100 Millionen Downloads: Die App ist tot, es lebe die App!

AppstoreApple hat bekanntgegeben, dass in weniger als einem Jahr mehr als 100 Millionen Apps aus dem Mac App Store heruntergeladen wurden. Entgegen der Unkenrufe, dass die App bald von HTML5-Anwendungen abgelöst würde. Im Gegenteil: Während bei mobilen Apps das Provisionsmodell in der Kritik steht, scheint der Mac App Store für Entwickler ein Heilsbringer zu sein.

Es sind Zahlen, die jeden, der sich zu Beginn mit dem Mac App Store befasst hat, nur noch den Kopf schütteln lassen: „In gerade einmal drei Jahren hat der App Store die Art und Weise verändert wie Anwender mobile Apps beziehen und nun verändert der Mac App Store den Markt für traditionelle PC Software,“ sagt Philip Schiller, Senior Vice President Worldwide Marketing von Apple.

„Mit über 100 Millionen Downloads in weniger als einem Jahr ist der Mac App Store der weltweit größte und am schnellsten wachsende Store für PC-Software.“ Gerade zum Start war das Angebot an Mac-Apps noch recht mau gewesen.

Ein Blick auf iTunes Rewind, Apples Kürung der erfolgreichsten Apps 2011, gibt Aufschluss über das Erfolgsmodell: Auf dem Mac liegt das Bildbearbeitungsprogramm Pixelmator ganz vorne, gefolgt von Civilization V. Auf Platz 3 rangiert djay und das Spiel Anomaly Warzone Earth. Zu den besten Spielen zählen Psychonauts, Galaxy on Fire 2 und Colin McRae: Dirt 2. Wie auch auf dem iPhone und dem iPad installieren User Apps vor allem zur Unterhaltung.

Entwickler setzen zunehmend auf den App Store

Der Erfolg des App-Anführers auf dem Mac, die Bildbearbeitungssoftware Pixelmator, verblüfft umso mehr, da der Entwickler eine App Store-only-Strategie fährt: „Der Mac App Store hat eine einmalige Reichweite und unseren Vertriebs- und Entwicklungsablauf komplett verändert,“ meint Saulius Dailide vom Pixelmator Team.
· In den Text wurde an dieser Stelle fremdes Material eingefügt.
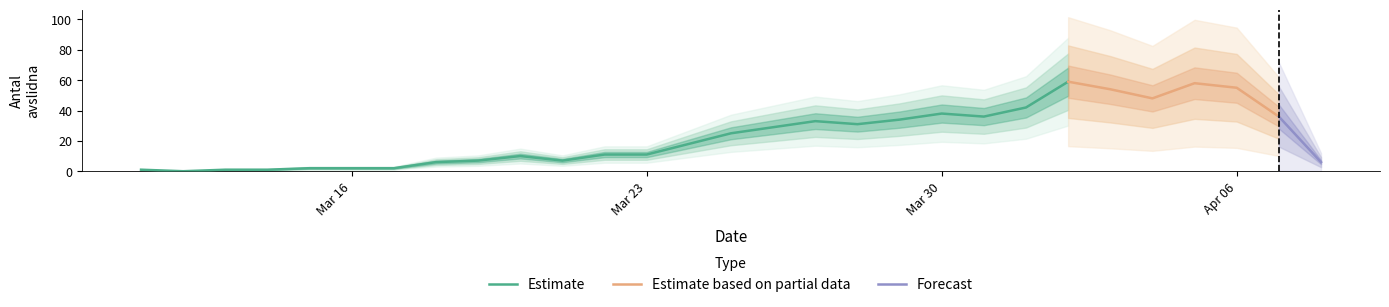

What is the label of the 1st point from the right?

2020-04-08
„Die Entscheidung Pixelmator 2.0 exklusiv über den Mac App Store anzubieten ermöglicht uns eine Vereinfachung der Updates unserer Bildbearbeitungssoftware und sichert uns einen Vorsprung gegenüber der Konkurrenz.“

Pixelmator

Kein Einzelfall: „In weniger als einem Jahr haben wir die Distribution von djay for Mac umgestellt und vertreiben ausschließlich über den Mac App Store,“ sagt Karim Morsy, CEO von algoriddim. „Mit nur ein paar Mausklicks ist djay for Mac für Kunden in 123 Ländern weltweit erhältlich. Diese Reichweite hätten wir über traditionelle Vertriebskanäle nie erzielen können.“

Was ist aus dem Provisonsfrust vieler Anbieter geworden? Immerhin gehen 30 Prozent jedes Geschäfts an Apple. Während die Gewinneinbußen bei Verlegern von redaktionell betreuten Angeboten auf dem iPhone und dem iPad für Verdruß sorgen, scheint der Mac App Store viele Entwickler entlastet zu haben. Apple übernimmt das Hosting der Software, teilweise durch prominente Platzierungen das Marketing sowie den Kreditkartenverkehr. Bei erhöhter Nachfrage muss kein Serverplatz angemietet werden. Und die Software macht den User automatisch darauf aufmerksam, wenn Updates verfügbar sind.

18 Milliarden App-Downloads

Auch abseits des Macs sieht es gut aus für die App: Mittlerweile sind über 500.000 der kleinen Programme verfügbar, Kunden haben mehr als 18 Milliarden Apps heruntergeladen, kontinuierlich landen über eine Milliarde Apps im Monat auf Apple-Endgeräten. Vorausgesetzt Apples “iTV” kommt, wie von vielen Analysten prognostiziert, noch in 2012, dürfte der App-Fundus die Bestrebungen anderer Hersteller, die sich bereits zu einer Appstore-Allianz zusammengeschlossen haben, im Handumdrehen alt aussehen lassen.

Würde das Gerät, wie das jetztige Apple TV, auf einem iOS laufen und hätte Zugriff auf die iCloud, wäre eine neue App im Nu auf dem iPhone, dem iPad und dem Apple-TV-Gerät. Ziemlich appgefahren, oder?